Charles Krauthammer diminishes the coalition that President Obama assembled for the military operation in Libya, while stating that the president is not serious about the mission and that he is modest about his country ("Obama's war by committee," Monday). That is an ironic position for Krauthammer to take considering that he was such a champion of the Iraq war, a quagmire that the United States arrogantly and almost unilaterally entered without understanding the ramifications. The history of the last decade should make abundantly clear how foolish that approach was.
I seem to recall that, under the last president, Americans were supposed to refrain from criticizing the commander-in-chief while our troops were fighting overseas. Have the rules changed?
I take issue with your editorial advocating that Democrats take a vigorous stand against cuts in funding for the Corporation for Public Broadcasting ("Wrong targets," Saturday). Although they offer quality news analysis and interviews, is it the responsibility of government to support a public radio or TV station? This is especially poignant when the current level of government spending is unsustainable.
As Congress faces tough budget choices, several proposals have surfaced that are at odds with public opinion ("Wrong targets," Saturday). According to a recent bipartisan survey conducted by Hart Research and American Viewpoint, more than two-thirds of all voters oppose eliminating government funding for public television and public radio. Even the 42 percent of voters who say that reducing our national deficit should be the country's top priority oppose eliminating public broadcasting's federal funding by a 60 percent to 36 percent margin.
Support for public media from all sources is necessary to ensure that Philadelphia-area residents continue to receive trusted in-depth news, easy access to regional creative arts experiences, and a universal safe haven for children to learn.
William J. Marrazzo
President and CEO
Gov. Corbett's proposal to cut local school subsidies may keep him from raising state taxes, but I will probably be paying higher real estate taxes to make up the loss.
A tax on Marcellus Shale natural-gas drilling is not an increase in taxes for residents ("Time to listen to reason," Sunday). It is a tax on out-of-state companies. Call it a "fee." Nearly every other state collects on natural-gas extraction.
When the governor and the legislature wake up and finally ignore the lobbyists, I hope they share the fee equally with local schools, state roads, and affected communities.

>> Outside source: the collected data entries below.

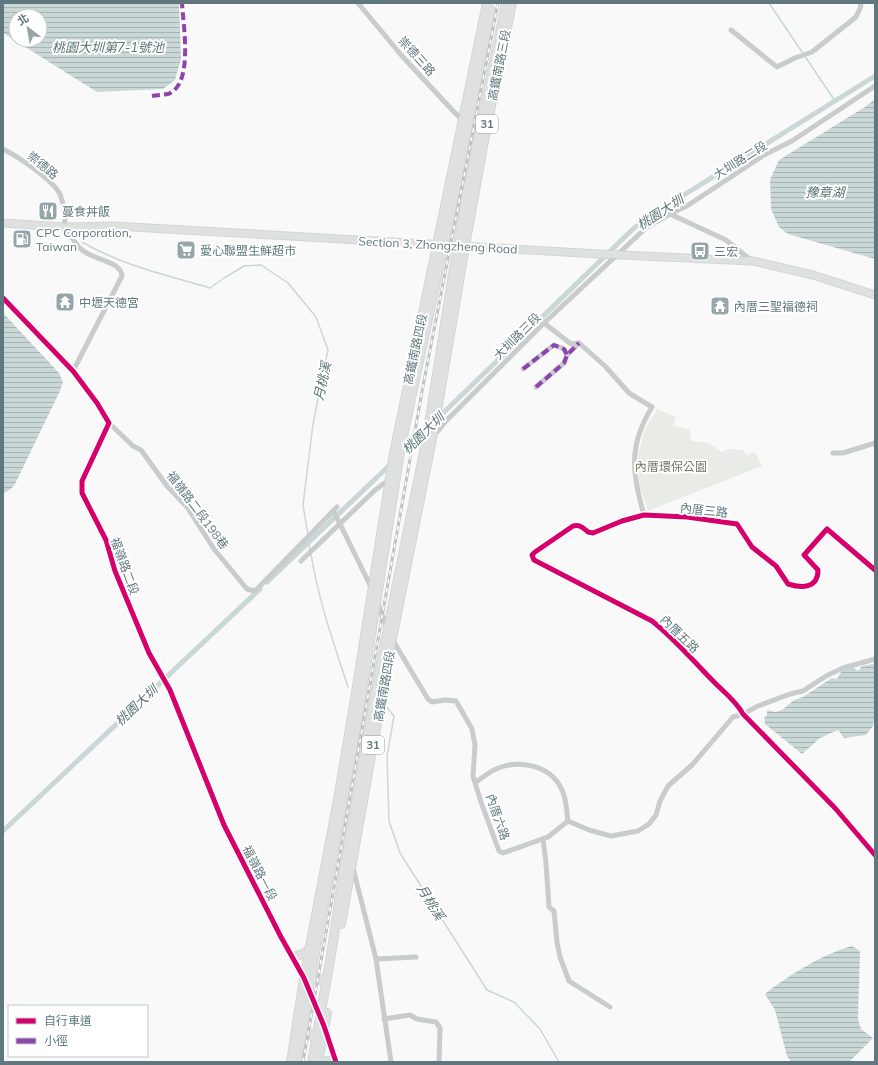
<svg xmlns="http://www.w3.org/2000/svg" width="878" height="1065" viewBox="0 0 878 1065" font-family="Mulish,'Noto Sans TC',sans-serif">
<style>
.park{fill:#e9ebe6}
.water{fill:url(#water-rules);fill-rule:evenodd}
.lines{fill:none;stroke-linecap:round;stroke-linejoin:round}
.stream{stroke:#cad7d7;stroke-width:1.5}
.canal{stroke:#cad7d7;stroke-width:5}
.secondary-casing{stroke:#d4d5d6;stroke-width:9}
.primary-casing{stroke:#d4d6d6;stroke-width:10}
.minor{stroke:#c9cccd;stroke-width:5}
.secondary{stroke:#dfe0e0;stroke-width:7}
.primary{stroke:#dfe0e0;stroke-width:8}
.rail-casing{stroke:#c0c3c3;stroke-width:3}
.rail{stroke:#fff;stroke-width:1.5;stroke-dasharray:4.5;stroke-linecap:butt}
.quiet{stroke:#8e44ad;stroke-width:4;stroke-dasharray:8 4;stroke-linecap:butt}
.cycleway-casing{stroke:#fff;stroke-width:8}
.cycleway{stroke:#d6006c;stroke-width:5}
.labels{text-anchor:middle;dominant-baseline:central;stroke-width:4;stroke-linejoin:round;paint-order:stroke}
.shield{fill:#fff;stroke:#90a0a4;stroke-width:1}
.shield-label{font-size:11px;font-weight:bold;fill:#60787d}
.street-label{font-size:12px;fill:#60787d;stroke:#fff}
.poi-label{font-size:12px;fill:#60787d;stroke:#fff;text-anchor:start}
.park-label{font-size:12px;fill:#6e7a64;stroke:#fff}
.water-label{font-size:13px;font-style:italic;fill:#5a7474;stroke:#fff}
</style>
<defs>
<pattern id="water-rules" width="6" height="5" patternUnits="userSpaceOnUse"><rect width="6" height="5" fill="#cad7d7"/><path d="M0 2.5h6" fill="none" stroke="#a7b3b4"/></pattern>
</defs>
<rect width="100%" height="100%" fill="#f9f9f9"/>
<polygon class="park" points="657,409 676,417 673,426 689,429 691,441 708,443 722,452 729,449 743,450 747,455 755,452 762,466 648,511 639,484 638,455 645,429"/>
<g class="water">
<path d="M3 3H179L181 59 175 80 163 89 97 92 3 33ZM16 16H40V40H16Z"/>
<polygon points="875,99 875,259 788,234 779,227 771,209 770,180 779,160 865,107"/>
<polygon points="3,313 59,373 63,382 59,393 14,486 8,491 3,493"/>
<polygon points="873,664 875,664 875,713 873,726 866,735 844,738 838,730 820,738 802,754 765,724 764,718 767,715 767,710 775,712 782,710 794,700 803,697 832,678 837,679 841,672 850,665 858,671 862,666"/>
<path d="M852 946 860 951 858 1019 861 1029 873 1038 849 1062H791L787 1056 775 1010 765 994C787 976 825 953 852 946Z"/>
</g>
<g class="lines">
<g class="stream">
<polyline points="769,3 835,101"/>
<path d="M82 242C121 265 166 275 210 288L224 278 244 266 261 265 288 283 316 317 328 350 313 424 303 505 308 535"/>
<polyline points="308,538 310,550"/>
<path d="M311 554C318 599 334 644 348 687"/>
<polyline points="386,706 394,716 387,756 389,821 400,853 487,990 514,1002 540,1029 559,1062"/>
</g>
<g class="canal">
<polyline points="436,420 634,228 671,203 875,76"/>
<polyline points="400,455 428,429"/>
<polyline points="267,582 392,463"/>
<polyline points="3,831 260,589"/>
</g>
<g class="secondary-casing">
<polyline id="secondary" points="3,223 65,227 114,226 237,233 599,254 753,261 813,275 875,295"/>
</g>
<g class="primary-casing">
<g id="primary">
<polyline points="341,924 392,639 434,429 465,246 484,141 512,3"/>
<polyline points="293,957 305,953 310,948"/>
<polyline points="311,972 314,976 320,980 327,978"/>
<polyline points="301,1035 307,1033 311,1034 316,1040"/>
<polyline points="291,1062 304,978 337,805 355,699 394,453 487,3"/>
<polyline points="297,1062 310,980 357,723 401,446 456,188 491,10"/>
<polyline points="312,1062 331,955 344,869 380,667 427,437 452,280 467,192 506,3"/>
<polyline points="318,1062 327,1013"/>
<polyline points="322,1062 327,1061 332,1062"/>
</g>
</g>
<g class="minor">
<polyline points="358,3 402,56 455,113 463,120"/>
<polyline points="731,30 777,67 795,58 812,52 856,17 861,6 860,3"/>
<path d="M3 149C17 156 57 182 61 197 63 203 65 211 65 218 65 221 64 224 65 227 66 230 78 247 81 249 91 260 121 260 122 276L73 371"/>
<polyline points="670,214 726,240 752,261"/>
<polyline points="3,298 73,371 97,403 109,423 82,481 82,493 106,540 115,571 149,653 170,690 224,825 281,937 303,977"/>
<path d="M544 323 571 344 579 343 605 366 629 393 652 407C628 446 632 474 644 515"/>
<polyline points="523,369 554,345 564,349 567,355"/>
<polyline points="536,387 564,363 567,355 579,343"/>
<polyline points="109,423 133,446 141,450 167,486 187,507 214,549 247,589 255,591 337,507"/>
<polyline points="433,435 438,431 445,422 544,323 647,227 670,214 687,206 764,155 792,141 875,86"/>
<polyline points="833,453 843,453 875,443"/>
<polyline points="333,511 339,522 372,589"/>
<polyline points="301,561 374,491 383,484 388,482"/>
<path d="M875 570 827 529 804 555 818 570C818 589 801 588 788 584L776 566 752 547 737 524 687 517 644 515 622 521 593 533 588 532C583 528 580 524 573 526L535 552 532 555 534 560 652 621C675 639 694 662 714 682 725 693 736 701 743 714L835 808 875 855"/>
<polyline points="377,602 387,628"/>
<polyline points="392,639 428,699 432,702 445,700 456,701 472,729 475,745 473,776 481,802 499,851 503,853 548,837 568,821 589,830 611,836 638,831 649,824 656,815 660,801 668,786 692,765 733,717 743,714 758,706 790,694 803,691 826,676 843,668 875,659"/>
<path d="M476 782C482 778 489 772 496 769 518 759 550 765 561 788 567 798 566 809 568 821"/>
<polyline points="543,839 546,863 549,907 554,911 557,942 560,957 569,981 610,1007"/>
<polyline points="353,868 376,959 416,957"/>
<polyline points="376,959 391,1062"/>
<polyline points="309,992 320,1016"/>
<polyline points="384,1019 410,1015 417,1019 436,1022 440,1028 439,1062"/>
<polyline points="325,1029 336,1062"/>
</g>
<use href="#secondary" class="secondary"/>
<use href="#primary" class="primary"/>
<g class="rail-casing">
<polyline id="rail" points="303,1062 423,386 498,3"/>
</g>
<use href="#rail" class="rail"/>
<g class="quiet">
<path d="M152 96C157 95 163 95 168 94 194 85 183 24 182 3"/>
<polyline points="523,369 554,345 564,349 567,355"/>
<polyline points="536,387 564,363 567,355 579,343"/>
</g>
<g class="cycleway-casing">
<g id="cycleway">
<polyline points="3,298 73,371 97,403 109,423 82,481 82,493 106,540 115,571 149,653 170,690 224,825 281,937 304,978 324,1026 336,1062"/>
<path d="M875 570 827 529 804 555 818 570C818 589 801 588 788 584L776 566 752 547 737 524 687 517 644 515 622 521 593 533 588 532C583 528 580 524 573 526L535 552 532 555 534 560 652 621C675 639 694 662 714 682 725 693 736 701 743 714L835 808 875 855"/>
</g>
</g>
<use href="#cycleway" class="cycleway"/>
</g>
<defs>
<g id="restaurant-square" transform="scale(1)"><rect x="-9" y="-9" width="18" height="18" rx="4" fill="#96a5a8" stroke="#fff"/><path d="M-5-6h1v4h1v-4h1v4h1v-4h1v5L-1.5 .5V6h-2V.5L-5-1ZM5-6V6H3V1.5H1.5Q1.5-4 5-6Z" fill="#fff"/></g>
<g id="fuel-square" transform="scale(1)"><rect x="-9" y="-9" width="18" height="18" rx="4" fill="#96a5a8" stroke="#fff"/><path d="M-5.5-6h7V0h2V4h1.3V-2.5L3-4.5l.8-.8L6-3V5H2.5V1h-1V6h-7ZM-4.2-4.7v3.2H.2V-4.7Z" fill="#fff"/></g>
<g id="supermarket-square" transform="scale(1)"><rect x="-9" y="-9" width="18" height="18" rx="4" fill="#96a5a8" stroke="#fff"/><path d="M-6-5.5h2.5l.6 2H6L4.5 2H-2.5L-4.4-4H-6ZM-1.5 3.2a1.3 1.3 0 1 0 .1 0ZM3 3.2a1.3 1.3 0 1 0 .1 0Z" fill="#fff"/></g>
<g id="bus-square" transform="scale(1)"><rect x="-9" y="-9" width="18" height="18" rx="4" fill="#96a5a8" stroke="#fff"/><path d="M-5-6H5V4H4V6H2V4H-2V6H-4V4H-5ZM-3.5-4V0h7V-4ZM-3.5 1.2v1.5H-2V1.2ZM2 1.2v1.5H3.5V1.2Z" fill="#fff"/></g>
<g id="temple-square" transform="scale(1)"><rect x="-9" y="-9" width="18" height="18" rx="4" fill="#96a5a8" stroke="#fff"/><path d="M0-6L5-2H3V0L6.5 2.5H4V6H1.5V3h-3V6H-4V2.5H-6.5L-3 0V-2H-5Z" fill="#fff"/></g>
</defs>
<g fill-rule="evenodd">
<use href="#restaurant-square" x="48" y="211"/>
<use href="#fuel-square" x="22" y="239"/>
<use href="#supermarket-square" x="186" y="250"/>
<use href="#bus-square" x="700" y="251"/>
<use href="#temple-square" x="65" y="302"/>
<use href="#temple-square" x="720" y="306"/>
</g>
<g class="labels">
<g class="shield">
<rect x="476" y="115" width="22" height="18" rx="3"/>
<rect x="362" y="736" width="22" height="18" rx="3"/>
</g>
<g class="shield-label">
<text x="487" y="124">31</text>
<text x="373" y="745">31</text>
</g>
<g class="street-label">
<text transform="translate(417 56) rotate(48)">崇德三路</text>
<text transform="translate(499 65) rotate(-79)">高鐵南路三段</text>
<text transform="translate(740 160) rotate(-32)">大圳路二段</text>
<text transform="translate(43 165) rotate(39)">崇德路</text>
<text transform="translate(438 245) rotate(3)">Section 3, Zhongzheng Road</text>
<text transform="translate(517 336) rotate(-45)">大圳路三段</text>
<text transform="translate(415 349) rotate(-78)">高鐵南路四段</text>
<text transform="translate(198 510) rotate(53)">福嶺路二段198巷</text>
<text transform="translate(704 510) rotate(6)">內厝三路</text>
<text transform="translate(125 566) rotate(70)">福嶺路二段</text>
<text transform="translate(680 634) rotate(44)">內厝五路</text>
<text transform="translate(384 686) rotate(-80)">高鐵南路四段</text>
<text transform="translate(498 817) rotate(71)">內厝六路</text>
<text transform="translate(260 873) rotate(63)">福嶺路一段</text>
</g>
<g class="poi-label">
<text x="62" y="211">蔓食丼飯</text>
<text x="36" y="232">CPC Corporation,<tspan x="36" dy="14">Taiwan</tspan></text>
<text x="200" y="250">愛心聯盟生鮮超市</text>
<text x="714" y="251">三宏</text>
<text x="79" y="302">中壢天德宮</text>
<text x="734" y="306">內厝三聖福德祠</text>
</g>
<g class="park-label">
<text x="671" y="466">內厝環保公園</text>
</g>
<g class="water-label">
<text x="108" y="47">桃園大圳第7-1號池</text>
<text x="825" y="192">豫章湖</text>
<text transform="translate(660 212) rotate(-33)">桃園大圳</text>
<text transform="translate(322 381) rotate(-78)">月桃溪</text>
<text transform="translate(423 433) rotate(-44)">桃園大圳</text>
<text transform="translate(136 705) rotate(-43)">桃園大圳</text>
<text transform="translate(431 902) rotate(58)">月桃溪</text>
</g>
</g>
<rect width="878" height="1065" fill="none" stroke="#60787d" stroke-width="8"/>
<rect x="8" y="1005" width="140" height="52" fill="#ffffff" stroke="#bfc9cb"/>
<rect x="16" y="1018" width="20" height="6" fill="#d6006c" stroke="#bfc9cb"/>
<text x="44" y="1025" font-size="12" fill="#60787d">自行車道</text>
<rect x="16" y="1038" width="20" height="6" fill="#8e44ad" stroke="#bfc9cb"/>
<text x="44" y="1045" font-size="12" fill="#60787d">小徑</text>
<g transform="translate(28 28) rotate(329)"><circle r="19" fill="#ffffff" stroke="#bfc9cb"/>
<path d="M0-3L7 15L0 10L-7 15Z" fill="#96a5a8"/>
<text y="-6" font-size="11" font-weight="bold" text-anchor="middle" fill="#60787d">北</text>
</g>
</svg>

Your story about Gov. Corbett's opposition to the federal health-care law ("Pro and con: Hearing, rally mark health law," Thursday) omits an important piece of information. While the number of state Medicaid recipients would grow by nearly 700,000 by 2019 as a result, the May 2010 Kaiser Foundation study estimates that the five-year, $2 billion cost of this increase would be just 2.7 percent higher than if the new health-care legislation had not been passed.
Securing health-care insurance for nearly one-third more Pennsylvanians than currently covered by Medicaid (2.25 million) for such a relatively small cost seems like a great investment in a state suffering from 8 percent unemployment, and where 42,000 working-poor adults recently lost their state-sponsored health-insurance coverage. Let's seize this opportunity to do better.
Health Policy Director
Public Citizens for
Children and Youth
How fortunate am I that male Republican lawmakers and governors are so concerned that, as a woman, I am unable to make an intelligent decision about my body and my health and that they are willing and eager to step in and guide me toward a "correct" response ("A rising antiabortion tide," Sunday). Should I look toward the day when they protect me from unwanted glances and the temptations of men by covering me from head to toe? How charming to see this level of concern for women from that segment of society whose usual response to being told "I'm pregnant" is, "How do I know it's mine?"
I thought it ironic that the $325 Kate Spade platform peep-toe slingback shoes that Sherri Guggenheim's customers are buying just may send them to her husband, David, a foot and ankle surgeon ("A niche amid bling," Monday).